EffectiveSINR#

class sionna.sys.EffectiveSINR(*args: Any, precision: Literal['single', 'double'] | None = None, device: str | None = None, **kwargs: Any)[source]#

Bases: sionna.phy.block.Block

Class template for computing the effective SINR from input SINR values across multiple subcarriers and streams.

Inputs:
  • sinr – […, num_ofdm_symbols, num_subcarriers, num_ut, num_streams_per_ut], torch.float. Post-equalization SINR in linear scale for different OFDM symbols, subcarriers, users and streams. If one entry is zero, the corresponding stream is considered as not utilized.

  • mcs_index – […, num_ut], torch.int32 (default: None). Modulation and coding scheme (MCS) index for each user.

  • mcs_table_index – […, num_ut], torch.int32 (default: None). MCS table index for each user.

  • mcs_category – […, num_ut], torch.int32 (default: None). MCS table category for each user.

  • per_streambool (default: False). If True, the effective SINR is computed on a per-user and per-stream basis and is aggregated across different subcarriers. If False, the effective SINR is computed on a per-user basis and is aggregated across streams and subcarriers.

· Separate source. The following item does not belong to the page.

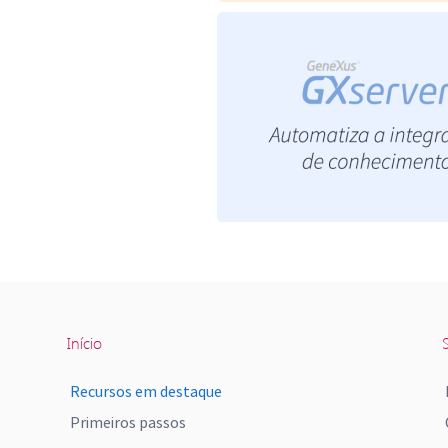
Início
S
Recursos em destaque
Primeiros passos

  • kwargsdict. Additional input parameters.

Outputs:

sinr_eff – ([…, num_ut, num_streams_per_ut] | […, num_ut]), torch.float. Effective SINR in linear scale for each user and associated stream. If per_stream is True, then sinr_eff has shape [..., num_ut, num_streams_per_ut], and sinr_eff[..., u, s] is the effective SINR for stream s of user u across all subcarriers. If per_stream is False, then sinr_eff has shape [..., num_ut], and sinr_eff[..., u] is the effective SINR for user u across all streams and subcarriers.

Parameters:
  • args (Any)

  • precision (Literal['single', 'double'] | None)

  • device (str | None)

  • kwargs (Any)

Methods

calibrate() None[source]#

Optional method for calibrating the Effective SINR model.